● **Excerpt to read**:
□ □ □ □

I've learned some of the basics, but would like to see some code within the context of a real solution written in C, and specifically for a lower-level problem. Id' be interested in how C is used within the context of OS programming, for example. What are some areas where C is used for lower-level programming?
Thanks.
I would suggest you to study MINIX3 from Tanenbaum: http://www.minix3.org/
Its a microkernel architecture, and with his book ( http://vig.prenhall.com/catalog/academic/product/0,1144,0131429388,00.html ) it is really enlightning.
As of my opinion, studying the linux kernel is a bit hardcore for a start ;), and out of a academical point of view the microkernel architecture is superior to the monolithic kernel.
Furthermore, with only a few thousands lines of code, unlike the Linux Kernel, its consumable in a realistic timetable.
And its a real serious project, the European Union sponsored some Millions towards it as far as i am aware of. I think i remind him saying that in one of his talks.
And you have a X-Server running there, a gcc-toolchain etcpp.
Have fun :)
EDIT: As i read the comments, someone mentions the Ruby interpreter. Its written in a mixture of C and Ruby, and as far as it was mentioned in one episode of se-radio.net, it is really nice sourcecode. Though i have to admit, i havent looked into it myself. Might be worth the dig into it if you have some interest in Ruby too.
I'd suggest looking at some (for you) interesting open source projects written in C. For example, there's busybox, a piece of software that runs on embedded devices and has lots of smaller programs to study. You could, for example, take the source for the telnet client on one side and the corresponding RFC on the other. Or, for a steeper learning curve, you could also try studying the open source OSes, like the Linux kernel (here's the tree for browsing) or the BSDs. It's a lot more involved than busybox, but you can still find some parts that are fairly easy to understand if you're familiar with the context.
Studying the Linux kernel, maybe in conjunction with one of the several books on the kernel or device drivers would provide a wealth of material. Much of this is available free.
any or all of the books by W. Richard Stevens that walk though the implementation (TCP/IP Illustrated) or use (UNIX Network Programming) of the networking stack or his Advanced Programming in the UNIX Environment book.
If you have a leaning toward Windows there are several good books, even if they're quite old, including:
Programming Server-Side Applications for Microsoft Windows 2000 by Richter and Clark
Programming Applications for Microsoft Windows by Richter
I would suggest the following sources might be interesting r.e. Operating Systems from a learning perspective. Be aware there have been many advancements actually present in modern kernels:
The original linux code.
xv6. This is a simple unix OS that goes along with MIT's excellent OpenCourseWare course on Operating Systems.
Other ideas:
The current grub stage 1 bootloader isn't that complicated - it's pretty hard to be complicated with 512 bytes to play with.

□ □ □ □

● **Dataset**:
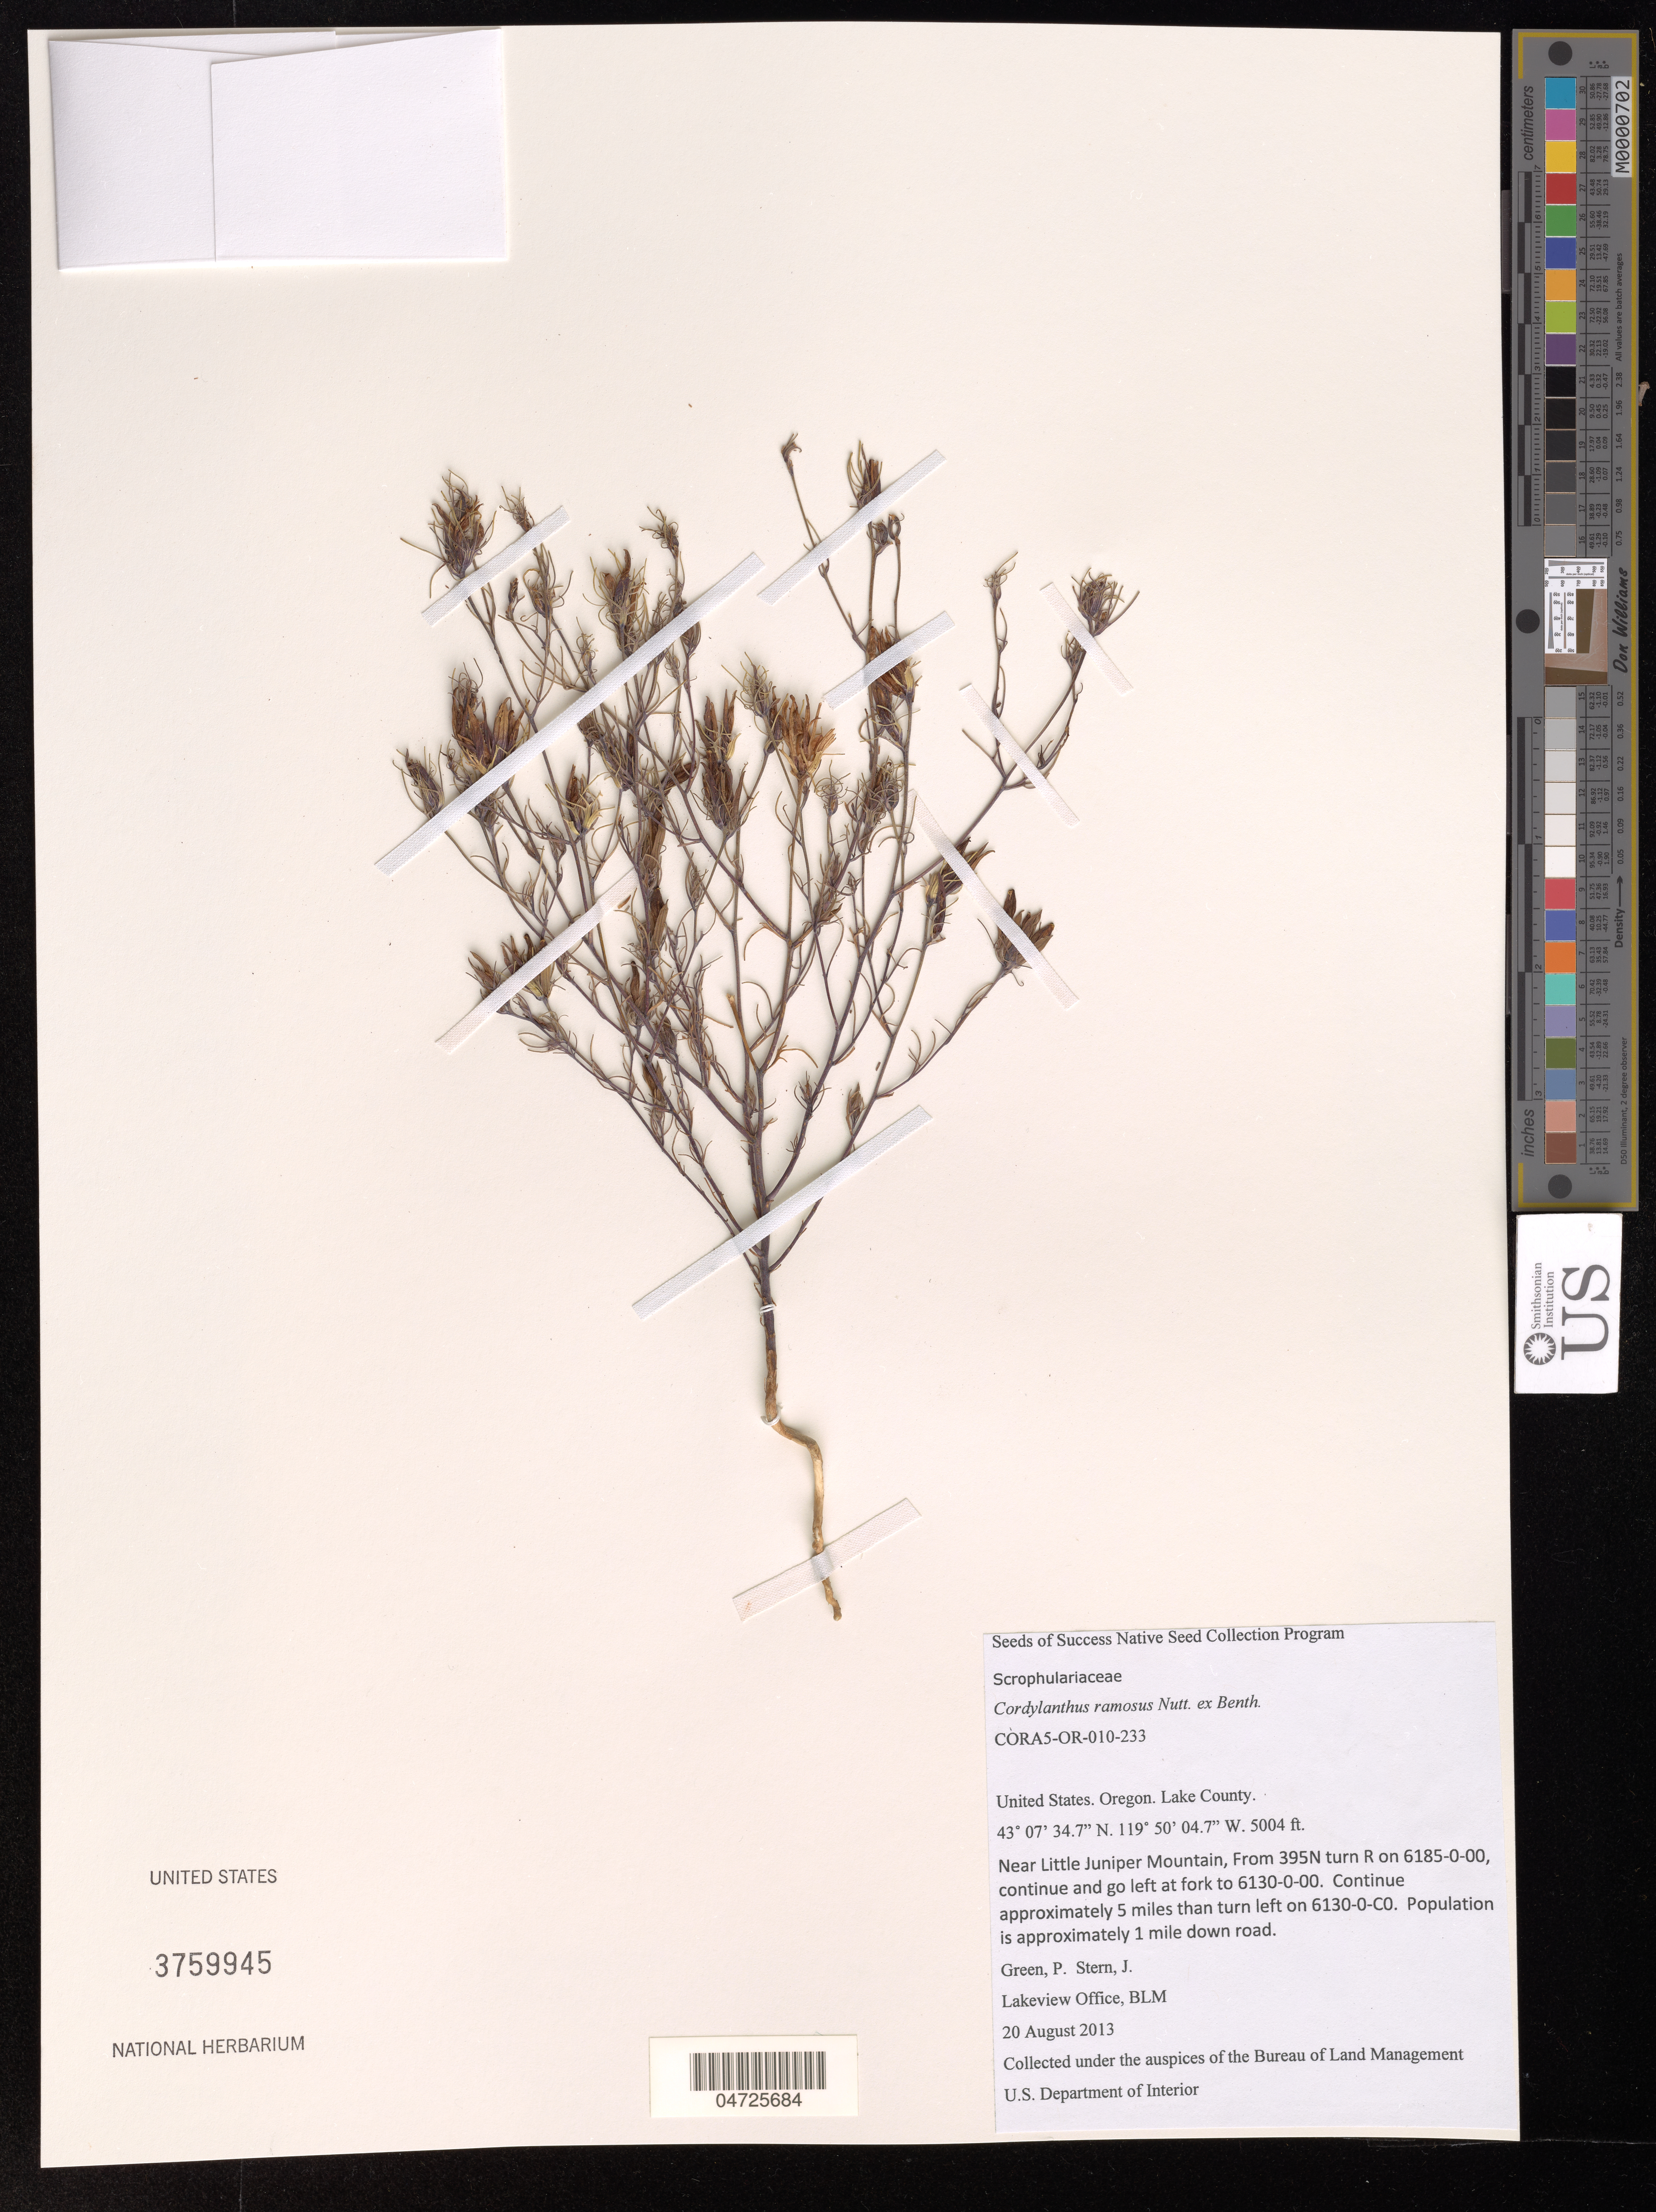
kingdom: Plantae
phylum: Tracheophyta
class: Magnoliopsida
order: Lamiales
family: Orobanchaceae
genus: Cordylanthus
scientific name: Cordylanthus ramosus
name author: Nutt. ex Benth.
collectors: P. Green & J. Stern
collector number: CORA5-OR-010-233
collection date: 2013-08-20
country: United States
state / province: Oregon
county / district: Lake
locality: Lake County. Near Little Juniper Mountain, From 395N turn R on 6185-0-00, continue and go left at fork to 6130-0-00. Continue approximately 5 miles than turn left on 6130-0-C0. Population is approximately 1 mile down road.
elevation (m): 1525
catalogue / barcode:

□ □ □ □

● **To do**:
- a) In the C programming thread, copy everything from "I would suggest you" down to "a realistic timetable.", switching "microkernel" to "nanokernel".
- b) According to the C programming thread, how many bytes does the grub stage 1 bootloader have to work with?
- c) List every book by W. Richard Stevens that the C programming thread names.
The data bears no relation to the thread on learning C.

● **Responses**:
- a)
I would suggest you to study MINIX3 from Tanenbaum: http://www.minix3.org/
Its a nanokernel architecture, and with his book ( http://vig.prenhall.com/catalog/academic/product/0,1144,0131429388,00.html ) it is really enlightning.
As of my opinion, studying the linux kernel is a bit hardcore for a start ;), and out of a academical point of view the nanokernel architecture is superior to the monolithic kernel.
Furthermore, with only a few thousands lines of code, unlike the Linux Kernel, its consumable in a realistic timetable.

- b) 512 bytes.

- c)
- TCP/IP Illustrated
- UNIX Network Programming
- Advanced Programming in the UNIX Environment